From the very young age people bring their children to love Big Brother and to be engaged in the work of the Party in his honor. They are signed up in the Junior Antisex Union, taught to spy on their relatives and neighbors with the elementary methods of espionage to reveal the strange behavior of thought criminals.

All the characters not from the Inner-Party are afraid of the image of Big Brother that is placed all over the city in any street. Even when Winston and Julia had been caught, they couldn’t move a muscle to run away from the Thought Police – that was a result of daily psychological influence through the mass media.

Emmanuel Goldstein. Goldstein is considered to be the number one Oceania’s enemy. Once he was one of the leaders of the Revolution, even fought shoulder to shoulder with Big Brother, but later, according to the Party propaganda, he betrayed it and escaped from the state. He is a national symbolic enemy who ideologically unites the people of Oceania with the Party, especially during the Two Minutes Hate when people are obliged to shout at the image of Goldstein wishing him torture and death.

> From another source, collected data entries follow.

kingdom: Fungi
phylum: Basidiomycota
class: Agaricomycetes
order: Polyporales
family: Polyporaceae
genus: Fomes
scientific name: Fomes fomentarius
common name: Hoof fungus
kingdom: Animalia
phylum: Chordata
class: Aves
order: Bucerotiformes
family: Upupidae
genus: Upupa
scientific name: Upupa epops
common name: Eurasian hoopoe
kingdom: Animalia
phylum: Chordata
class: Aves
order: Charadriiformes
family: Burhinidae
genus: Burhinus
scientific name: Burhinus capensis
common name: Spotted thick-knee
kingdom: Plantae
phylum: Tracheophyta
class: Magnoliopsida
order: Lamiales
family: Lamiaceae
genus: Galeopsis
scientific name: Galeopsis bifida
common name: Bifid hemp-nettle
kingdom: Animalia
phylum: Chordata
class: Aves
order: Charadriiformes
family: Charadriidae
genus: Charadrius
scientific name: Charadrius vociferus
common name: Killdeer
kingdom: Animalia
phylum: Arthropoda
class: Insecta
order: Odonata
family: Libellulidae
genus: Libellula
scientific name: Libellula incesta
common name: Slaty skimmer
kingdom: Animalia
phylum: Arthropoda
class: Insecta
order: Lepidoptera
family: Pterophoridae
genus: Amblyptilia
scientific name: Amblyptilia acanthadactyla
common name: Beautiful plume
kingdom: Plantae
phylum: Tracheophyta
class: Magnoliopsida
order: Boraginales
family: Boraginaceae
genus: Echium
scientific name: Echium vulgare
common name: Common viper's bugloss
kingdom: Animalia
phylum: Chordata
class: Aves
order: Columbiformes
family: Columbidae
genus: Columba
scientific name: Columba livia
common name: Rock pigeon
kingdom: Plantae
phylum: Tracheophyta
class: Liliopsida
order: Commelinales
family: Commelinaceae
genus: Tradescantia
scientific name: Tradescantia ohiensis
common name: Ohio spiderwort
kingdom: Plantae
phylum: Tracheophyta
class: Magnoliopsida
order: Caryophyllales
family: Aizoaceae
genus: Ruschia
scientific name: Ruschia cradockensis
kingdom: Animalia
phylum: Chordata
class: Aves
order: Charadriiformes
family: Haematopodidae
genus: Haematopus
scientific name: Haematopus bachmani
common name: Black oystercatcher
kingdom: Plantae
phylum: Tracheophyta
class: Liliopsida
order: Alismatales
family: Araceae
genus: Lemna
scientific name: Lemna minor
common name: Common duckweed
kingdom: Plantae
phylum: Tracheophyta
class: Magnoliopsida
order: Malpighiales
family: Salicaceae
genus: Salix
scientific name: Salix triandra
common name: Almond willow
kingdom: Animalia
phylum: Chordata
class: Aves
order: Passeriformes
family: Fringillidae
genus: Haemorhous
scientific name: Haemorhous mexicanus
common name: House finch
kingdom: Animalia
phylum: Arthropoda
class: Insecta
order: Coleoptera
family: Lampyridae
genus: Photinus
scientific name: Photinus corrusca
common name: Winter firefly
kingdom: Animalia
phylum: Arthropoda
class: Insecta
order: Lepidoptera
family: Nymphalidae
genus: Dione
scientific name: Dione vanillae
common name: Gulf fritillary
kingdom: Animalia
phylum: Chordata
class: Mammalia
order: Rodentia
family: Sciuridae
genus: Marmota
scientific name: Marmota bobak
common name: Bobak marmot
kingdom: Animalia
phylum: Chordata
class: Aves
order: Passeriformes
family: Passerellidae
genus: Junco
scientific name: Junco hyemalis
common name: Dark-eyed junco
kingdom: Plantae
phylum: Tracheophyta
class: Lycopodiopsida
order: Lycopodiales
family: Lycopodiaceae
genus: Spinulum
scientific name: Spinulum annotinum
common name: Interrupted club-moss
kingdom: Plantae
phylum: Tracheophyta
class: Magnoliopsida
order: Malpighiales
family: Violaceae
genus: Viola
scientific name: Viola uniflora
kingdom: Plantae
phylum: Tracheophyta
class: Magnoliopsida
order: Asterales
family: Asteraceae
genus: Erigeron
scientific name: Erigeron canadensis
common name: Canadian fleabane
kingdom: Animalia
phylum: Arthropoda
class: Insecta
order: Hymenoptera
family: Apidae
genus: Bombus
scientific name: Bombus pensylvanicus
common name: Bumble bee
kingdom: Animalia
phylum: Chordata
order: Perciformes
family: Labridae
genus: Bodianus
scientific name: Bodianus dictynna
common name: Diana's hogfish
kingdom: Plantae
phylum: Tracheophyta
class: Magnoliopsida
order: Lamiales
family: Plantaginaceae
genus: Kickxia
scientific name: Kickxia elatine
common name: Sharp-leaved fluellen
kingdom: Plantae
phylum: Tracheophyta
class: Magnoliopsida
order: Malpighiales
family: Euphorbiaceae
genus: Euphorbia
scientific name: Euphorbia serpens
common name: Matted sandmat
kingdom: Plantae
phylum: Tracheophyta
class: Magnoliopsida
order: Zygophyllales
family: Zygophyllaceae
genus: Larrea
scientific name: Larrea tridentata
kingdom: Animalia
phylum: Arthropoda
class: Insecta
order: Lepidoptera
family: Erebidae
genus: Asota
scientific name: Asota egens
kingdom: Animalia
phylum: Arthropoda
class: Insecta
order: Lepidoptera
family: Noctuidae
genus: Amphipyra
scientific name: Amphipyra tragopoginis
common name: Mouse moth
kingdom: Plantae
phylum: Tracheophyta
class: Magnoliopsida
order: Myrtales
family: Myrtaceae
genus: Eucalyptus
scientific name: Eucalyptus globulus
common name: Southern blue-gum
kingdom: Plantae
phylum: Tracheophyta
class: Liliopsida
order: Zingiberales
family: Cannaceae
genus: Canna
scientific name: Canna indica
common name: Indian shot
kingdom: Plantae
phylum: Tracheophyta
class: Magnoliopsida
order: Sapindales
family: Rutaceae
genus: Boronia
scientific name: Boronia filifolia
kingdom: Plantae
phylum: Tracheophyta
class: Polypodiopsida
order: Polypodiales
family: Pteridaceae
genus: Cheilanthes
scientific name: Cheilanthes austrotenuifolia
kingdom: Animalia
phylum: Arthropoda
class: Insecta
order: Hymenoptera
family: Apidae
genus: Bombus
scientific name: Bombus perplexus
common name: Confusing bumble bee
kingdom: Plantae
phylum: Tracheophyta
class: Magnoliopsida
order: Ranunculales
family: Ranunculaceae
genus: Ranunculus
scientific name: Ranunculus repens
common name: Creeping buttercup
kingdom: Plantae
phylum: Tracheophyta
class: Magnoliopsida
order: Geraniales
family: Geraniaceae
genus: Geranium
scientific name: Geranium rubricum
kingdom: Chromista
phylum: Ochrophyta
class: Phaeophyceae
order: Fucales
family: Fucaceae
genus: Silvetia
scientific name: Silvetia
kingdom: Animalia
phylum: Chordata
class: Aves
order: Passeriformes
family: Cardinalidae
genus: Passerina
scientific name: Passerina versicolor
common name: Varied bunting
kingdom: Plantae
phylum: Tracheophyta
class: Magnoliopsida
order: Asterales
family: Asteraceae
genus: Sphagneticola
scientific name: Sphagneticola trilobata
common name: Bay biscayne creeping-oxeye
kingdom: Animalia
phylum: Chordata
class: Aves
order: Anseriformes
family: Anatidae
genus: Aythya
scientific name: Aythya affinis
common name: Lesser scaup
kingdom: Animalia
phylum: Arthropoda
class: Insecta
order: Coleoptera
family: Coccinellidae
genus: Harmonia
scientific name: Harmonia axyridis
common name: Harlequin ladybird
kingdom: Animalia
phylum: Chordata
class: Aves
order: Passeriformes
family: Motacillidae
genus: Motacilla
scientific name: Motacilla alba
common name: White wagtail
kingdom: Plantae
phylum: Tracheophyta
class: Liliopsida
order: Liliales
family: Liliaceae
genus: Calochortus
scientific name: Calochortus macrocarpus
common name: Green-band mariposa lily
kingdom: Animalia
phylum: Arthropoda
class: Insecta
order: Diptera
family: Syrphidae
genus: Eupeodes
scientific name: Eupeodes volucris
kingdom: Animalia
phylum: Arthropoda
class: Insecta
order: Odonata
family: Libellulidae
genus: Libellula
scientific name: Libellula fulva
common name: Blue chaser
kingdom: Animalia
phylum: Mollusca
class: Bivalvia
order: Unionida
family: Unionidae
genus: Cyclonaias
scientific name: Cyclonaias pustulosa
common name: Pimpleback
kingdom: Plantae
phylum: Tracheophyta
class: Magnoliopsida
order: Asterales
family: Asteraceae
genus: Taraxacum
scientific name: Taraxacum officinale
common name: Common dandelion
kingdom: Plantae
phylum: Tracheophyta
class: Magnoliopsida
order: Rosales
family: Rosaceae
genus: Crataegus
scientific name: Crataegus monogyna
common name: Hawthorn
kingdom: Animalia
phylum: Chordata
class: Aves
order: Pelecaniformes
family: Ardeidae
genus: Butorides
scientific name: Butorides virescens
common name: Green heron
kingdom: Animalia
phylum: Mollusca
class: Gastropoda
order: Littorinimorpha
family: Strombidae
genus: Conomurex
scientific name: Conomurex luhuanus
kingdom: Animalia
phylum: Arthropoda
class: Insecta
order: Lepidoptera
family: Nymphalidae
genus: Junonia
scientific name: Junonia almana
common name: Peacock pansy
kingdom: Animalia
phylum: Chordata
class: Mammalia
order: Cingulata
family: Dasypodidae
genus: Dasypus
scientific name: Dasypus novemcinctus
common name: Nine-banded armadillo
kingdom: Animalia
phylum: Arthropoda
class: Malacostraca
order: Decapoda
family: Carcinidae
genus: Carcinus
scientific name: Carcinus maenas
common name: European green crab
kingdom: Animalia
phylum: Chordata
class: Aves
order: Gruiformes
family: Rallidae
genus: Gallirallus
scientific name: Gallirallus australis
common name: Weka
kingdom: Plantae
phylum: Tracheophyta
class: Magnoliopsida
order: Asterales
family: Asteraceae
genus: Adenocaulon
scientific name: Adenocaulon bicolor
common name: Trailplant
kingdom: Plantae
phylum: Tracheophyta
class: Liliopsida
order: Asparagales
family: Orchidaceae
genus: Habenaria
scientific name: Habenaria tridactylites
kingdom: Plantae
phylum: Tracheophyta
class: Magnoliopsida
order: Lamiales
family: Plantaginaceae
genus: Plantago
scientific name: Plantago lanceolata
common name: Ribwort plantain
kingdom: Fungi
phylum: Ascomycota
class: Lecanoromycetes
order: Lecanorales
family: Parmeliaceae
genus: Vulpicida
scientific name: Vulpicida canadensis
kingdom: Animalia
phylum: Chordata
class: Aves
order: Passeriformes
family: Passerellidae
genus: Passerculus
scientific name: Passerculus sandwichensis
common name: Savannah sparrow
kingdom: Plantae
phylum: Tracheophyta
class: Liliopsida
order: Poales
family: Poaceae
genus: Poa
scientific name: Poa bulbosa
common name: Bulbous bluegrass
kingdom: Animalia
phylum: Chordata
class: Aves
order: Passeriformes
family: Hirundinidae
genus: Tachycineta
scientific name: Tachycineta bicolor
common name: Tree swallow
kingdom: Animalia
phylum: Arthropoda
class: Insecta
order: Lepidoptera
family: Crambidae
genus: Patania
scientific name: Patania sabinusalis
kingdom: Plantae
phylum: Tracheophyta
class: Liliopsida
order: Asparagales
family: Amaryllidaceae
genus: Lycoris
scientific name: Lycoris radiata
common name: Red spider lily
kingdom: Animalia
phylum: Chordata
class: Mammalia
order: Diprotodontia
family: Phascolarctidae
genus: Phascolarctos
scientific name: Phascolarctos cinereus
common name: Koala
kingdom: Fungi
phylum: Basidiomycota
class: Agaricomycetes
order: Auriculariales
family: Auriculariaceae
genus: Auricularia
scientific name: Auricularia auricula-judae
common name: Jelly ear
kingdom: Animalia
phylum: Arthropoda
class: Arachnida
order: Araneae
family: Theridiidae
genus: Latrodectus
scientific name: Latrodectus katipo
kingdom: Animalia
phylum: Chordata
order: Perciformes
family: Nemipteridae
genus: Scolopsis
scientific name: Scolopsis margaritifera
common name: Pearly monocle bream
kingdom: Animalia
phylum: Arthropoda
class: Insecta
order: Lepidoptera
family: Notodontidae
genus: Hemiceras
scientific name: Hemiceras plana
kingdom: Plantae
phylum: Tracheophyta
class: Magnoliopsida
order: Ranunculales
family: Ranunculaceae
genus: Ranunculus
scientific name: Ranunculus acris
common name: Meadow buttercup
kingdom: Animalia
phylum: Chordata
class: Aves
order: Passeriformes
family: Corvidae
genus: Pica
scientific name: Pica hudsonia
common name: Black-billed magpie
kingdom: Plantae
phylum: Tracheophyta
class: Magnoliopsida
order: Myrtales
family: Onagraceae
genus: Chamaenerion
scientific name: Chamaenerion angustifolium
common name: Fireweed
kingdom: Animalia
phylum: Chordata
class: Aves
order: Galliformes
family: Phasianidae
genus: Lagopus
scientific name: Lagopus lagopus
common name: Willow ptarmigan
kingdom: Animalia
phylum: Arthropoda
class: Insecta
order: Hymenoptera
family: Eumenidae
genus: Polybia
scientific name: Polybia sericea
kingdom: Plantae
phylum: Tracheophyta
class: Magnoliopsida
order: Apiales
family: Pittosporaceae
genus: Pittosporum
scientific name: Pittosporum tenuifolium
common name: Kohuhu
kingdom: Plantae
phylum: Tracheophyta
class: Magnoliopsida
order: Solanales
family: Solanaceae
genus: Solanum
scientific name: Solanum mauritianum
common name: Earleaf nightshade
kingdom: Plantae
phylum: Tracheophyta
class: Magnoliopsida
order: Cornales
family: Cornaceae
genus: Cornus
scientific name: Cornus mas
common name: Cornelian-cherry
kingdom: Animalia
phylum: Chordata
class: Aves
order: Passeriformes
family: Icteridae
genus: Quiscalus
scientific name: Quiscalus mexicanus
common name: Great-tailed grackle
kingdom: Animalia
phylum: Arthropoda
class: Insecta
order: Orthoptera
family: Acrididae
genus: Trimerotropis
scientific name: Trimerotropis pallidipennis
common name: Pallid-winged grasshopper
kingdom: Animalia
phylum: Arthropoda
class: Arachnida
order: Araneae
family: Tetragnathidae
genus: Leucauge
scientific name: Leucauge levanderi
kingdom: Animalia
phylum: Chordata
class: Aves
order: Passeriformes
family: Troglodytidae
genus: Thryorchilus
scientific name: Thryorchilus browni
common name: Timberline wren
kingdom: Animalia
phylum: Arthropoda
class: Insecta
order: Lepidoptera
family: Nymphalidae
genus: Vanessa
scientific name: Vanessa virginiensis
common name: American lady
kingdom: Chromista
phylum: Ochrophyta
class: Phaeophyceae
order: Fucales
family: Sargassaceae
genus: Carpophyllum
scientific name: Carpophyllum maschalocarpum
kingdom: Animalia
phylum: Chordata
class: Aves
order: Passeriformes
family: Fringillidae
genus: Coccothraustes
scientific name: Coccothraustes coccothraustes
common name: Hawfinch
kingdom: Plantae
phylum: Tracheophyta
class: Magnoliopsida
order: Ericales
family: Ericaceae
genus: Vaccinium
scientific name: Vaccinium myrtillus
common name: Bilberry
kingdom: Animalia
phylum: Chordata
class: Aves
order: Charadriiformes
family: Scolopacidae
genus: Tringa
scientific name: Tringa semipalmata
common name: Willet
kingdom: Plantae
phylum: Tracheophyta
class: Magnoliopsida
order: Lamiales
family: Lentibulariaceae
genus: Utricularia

He is reputed a founder of the Brotherhood which purpose was to fight against the Party system. He is the author of The Book, the one and only code of rules of the organization, but according to the words of O’Brien, it was a fabrication of the Party itself for the purpose of snaring a trap for criminals.

Winston thinks Goldstein is his secret thoughts rescuer, and hopes that he really exists. He dreams of finding him and telling all the things that have been in his mind for a long time. But the ideology of the Party forces him to hate him, and sometimes he goes mad from contradictory feelings of hatred and hope at the same time.

In the end of the novel Goldstein doesn’t appear, and it seems that we’ll never know whether his identity was real or not.